Kirkpatrick, who was of an age to be fascinated by the 70s- and 80s-era boom in Sasquatchian speculation, says he was keen to adapt Spanish animator Sergio Pablos’ book Yeti Track — which flips the script by making humans the mythic, unseen creatures — to the screen. “It’s a really fun premise to play around with,” he said. “It’s always fun to get into a unique point of view as a writer, and to look at us as the weird animals. That’s always fun. And so it allows you to make a little bit of commentary on our character, on what we’re like. And then also when we got a chance to make it a musical, that was just a dream come true for me to be work on an animated movie musical as a director, and as the co-songwriter. That kind really sort of lifted me into the challenge of expressing some of these things through song.”

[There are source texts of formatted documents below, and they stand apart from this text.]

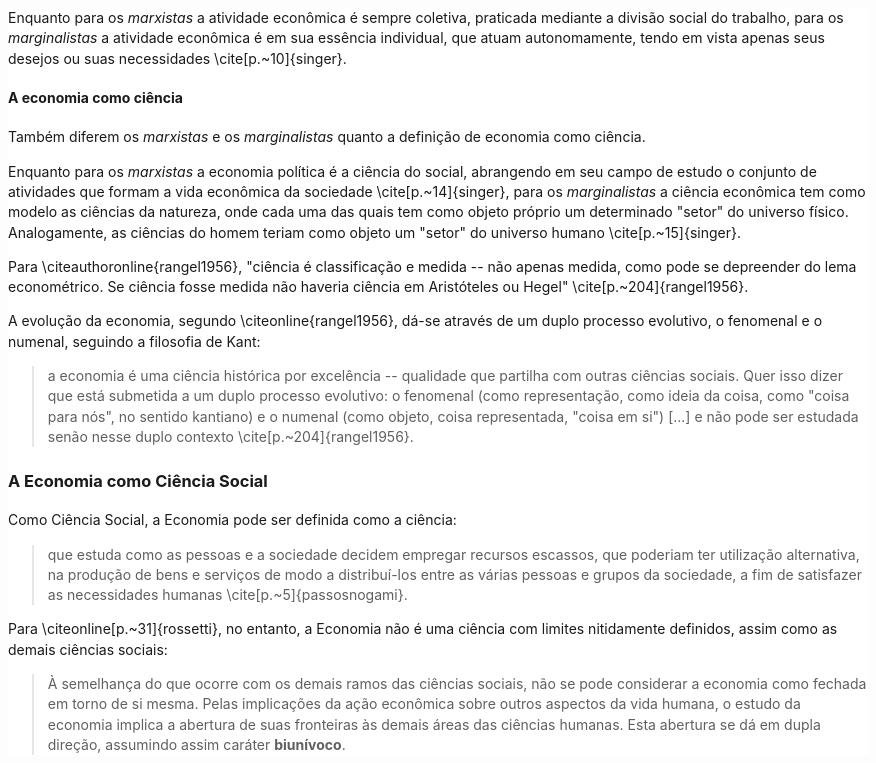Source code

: Enquanto para os *marxistas* a atividade econômica é sempre coletiva,
praticada mediante a divisão social do trabalho, para os
*marginalistas* a atividade econômica é em sua essência individual,
que atuam autonomamente, tendo em vista apenas seus desejos ou suas
necessidades \cite[p.~10]{singer}. 

#### A economia como ciência

Também diferem os *marxistas* e os *marginalistas* quanto a definição
de economia como ciência.

Enquanto para os *marxistas* a economia política é a ciência do
social, abrangendo em seu campo de estudo o conjunto de atividades que
formam a vida econômica da sociedade \cite[p.~14]{singer}, para os
*marginalistas* a ciência econômica tem como modelo as ciências da
natureza, onde cada uma das quais tem como objeto próprio um
determinado "setor" do universo físico. Analogamente, as ciências do
homem teriam como objeto um "setor" do universo humano \cite[p.~15]{singer}.

Para \citeauthoronline{rangel1956}, "ciência é classificação e medida
-- não apenas medida, como pode se depreender do lema econométrico. Se
ciência fosse medida não haveria ciência em Aristóteles ou Hegel" \cite[p.~204]{rangel1956}.

A evolução da economia, segundo \citeonline{rangel1956}, dá-se através
de um duplo processo evolutivo, o fenomenal e o numenal, seguindo a
filosofia de Kant:

> a economia é uma ciência histórica por excelência -- qualidade que
> partilha com outras ciências sociais. Quer isso dizer que está
> submetida a um duplo processo evolutivo: o fenomenal (como
> representação, como ideia da coisa, como "coisa para nós", no
> sentido kantiano) e o numenal (como objeto, coisa representada,
> "coisa em si") [...] e não pode ser estudada senão nesse duplo
> contexto \cite[p.~204]{rangel1956}.

### A Economia como Ciência Social

Como Ciência Social, a Economia pode ser definida como a ciência:

> que estuda como as pessoas e a sociedade decidem empregar recursos
> escassos, que poderiam ter utilização alternativa, na produção de
> bens e serviços de modo a distribuí-los entre as várias pessoas e
> grupos da sociedade, a fim de satisfazer as necessidades humanas \cite[p.~5]{passosnogami}.

Para \citeonline[p.~31]{rossetti}, no entanto, a Economia não é uma
ciência com limites nitidamente definidos, assim como as demais
ciências sociais:

> À semelhança do que ocorre com os demais ramos das ciências sociais,
> não se pode considerar a economia como fechada em torno de si
> mesma. Pelas implicações da ação econômica sobre outros aspectos da
> vida humana, o estudo da economia implica a abertura de suas
> fronteiras às demais áreas das ciências humanas. Esta abertura se dá
> em dupla direção, assumindo assim caráter **biunívoco**.


[^decreto]: No original, uma incorreção:
[^lei]: O original cita a MP8/2002 (na verdade seria MP8/2001). Esta,
[^metas]: Os primeiros três países a implementar a meta de inflação
[^fomc]: Ver [www.federalreserve.gov/monetarypolicy/fomc.htm](https://www.federalreserve.gov/monetarypolicy/fomc.htm).
[^fomc2]: O FOMC é encarregado de supervisionar as "operações de
[^board]: O Conselho de Governadores do Sistema do *Federal Reserve* e
[^ipca]: [www.ibge.gov.br/home/estatistica/indicadores/precos/inpc_ipca/defaultinpc.shtm](http://www.ibge.gov.br/home/estatistica/indicadores/precos/inpc_ipca/defaultinpc.shtm).
[^selic]: [www.bcb.gov.br/htms/selic/conceito_taxaselic.asp](http://www.bcb.gov.br/htms/selic/conceito_taxaselic.asp)
[^bresser]: No contexto do trabalho citado \cite[p.~3]{Bresser-Pereira1973}, define-se
[^divida]: [epocanegocios.globo.com/Economia/noticia/2016/09/entenda-diferenca-entre-divida-publica-bruta-e-divida-liquida.html](http://epocanegocios.globo.com/Economia/noticia/2016/09/entenda-diferenca-entre-divida-publica-bruta-e-divida-liquida.html).
[^debate]: [www.valor.com.br/debatedosjuros](http://www.valor.com.br/debatedosjuros)
[^resende1]: [www.valor.com.br/cultura/4834784/juros-e-conservadorismo-intelectual](http://www.valor.com.br/cultura/4834784/juros-e-conservadorismo-intelectual)
[^lisboapessoa]: [www.valor.com.br/cultura/4842254/nada-de-novo-no-debate-monetario-no-brasil](http://www.valor.com.br/cultura/4842254/nada-de-novo-no-debate-monetario-no-brasil)
[^resende2]: [www.valor.com.br/cultura/4849060/teoria-pratica-e-bom-senso](http://www.valor.com.br/cultura/4849060/teoria-pratica-e-bom-senso)
[^senna]: [www.valor.com.br/cultura/4864408/taxa-de-juros-e-inflacao](http://www.valor.com.br/cultura/4864408/taxa-de-juros-e-inflacao)
[^lopes]: [www.valor.com.br/cultura/4872458/andre-cochrane-e-teoria-fiscal-dos-precos](http://www.valor.com.br/cultura/4872458/andre-cochrane-e-teoria-fiscal-dos-precos)
[^barbosa]: [www.valor.com.br/cultura/4879800/taxa-real-de-juro-evolucao-e-perspectivas](http://www.valor.com.br/cultura/4879800/taxa-real-de-juro-evolucao-e-perspectivas)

As Kirkpatrick tended to the film’s big picture perspective, veteran animator Jason Reisig came aboard as co-director to refine the animation production and tackle its unique visual complexities. “Every animated character has a lot of fur on them,” said Reisig. “They don’t just have simple generic fur: it’s long flowing fur, and one has curly fur, and one actually has fur that looks like a dress and the shawl on top. Then you add in ice and snow and the refracting. It was fun to try to play with the artistic elements of that.”
And there was simple joy in the outrageous sight gags as well. “You’re able to do some Road Runner-type of feel,” said Reisig. “There’s a sequence where Migo’s falling down the mountain and rolling in a snowball and landing on a bridge and falling into cliffs and creating character-shaped holes. There’s so many homages to Looney Tunes, down to the shape of their eyes. It’s a very unusual to have characters with long oval eyes. That’s very Bugs Bunny, and the whole Warner Brothers character library.”

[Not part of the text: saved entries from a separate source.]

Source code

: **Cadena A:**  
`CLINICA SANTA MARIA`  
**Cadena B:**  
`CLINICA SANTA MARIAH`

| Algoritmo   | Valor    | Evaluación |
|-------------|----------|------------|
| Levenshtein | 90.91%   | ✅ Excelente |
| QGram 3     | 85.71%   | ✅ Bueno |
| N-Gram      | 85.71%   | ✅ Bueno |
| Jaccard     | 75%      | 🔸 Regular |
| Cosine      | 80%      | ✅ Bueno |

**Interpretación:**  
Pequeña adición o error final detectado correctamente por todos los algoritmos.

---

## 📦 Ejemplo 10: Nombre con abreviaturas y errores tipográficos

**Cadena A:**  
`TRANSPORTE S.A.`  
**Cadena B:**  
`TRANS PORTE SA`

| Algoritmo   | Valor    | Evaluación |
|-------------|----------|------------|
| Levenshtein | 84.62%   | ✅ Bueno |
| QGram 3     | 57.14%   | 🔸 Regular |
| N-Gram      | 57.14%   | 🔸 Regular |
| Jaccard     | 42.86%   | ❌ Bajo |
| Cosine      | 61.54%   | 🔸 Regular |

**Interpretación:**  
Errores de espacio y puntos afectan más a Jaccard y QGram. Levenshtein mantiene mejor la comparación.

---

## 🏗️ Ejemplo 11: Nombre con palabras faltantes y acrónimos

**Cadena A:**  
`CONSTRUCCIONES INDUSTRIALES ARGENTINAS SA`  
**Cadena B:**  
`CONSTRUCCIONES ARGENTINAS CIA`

The film also features a future co-star of Bugs Bunny: new L.A. Laker LeBron James, who’ll soon be headlining Space Jam 2 and who attended the Smallfoot premiere with his wife and three children. James also played a conspiracy-minded Yeti, and Kirkpatrick admitted that he’s having a little time-delayed starstruck experience with the NBA star/rising Hollywood mogul.
“He’s just so egoless, honestly, and so great to work with – he just kind of threw himself in, which is typical,” said Kirkpatrick. “I’m probably just now realizing I might look back on this in 20 years and go, ‘Well, that was kind of a big deal!’ I think he’s gonna do down as like one of the greatest ever. I’m going out on a limb, obviously.”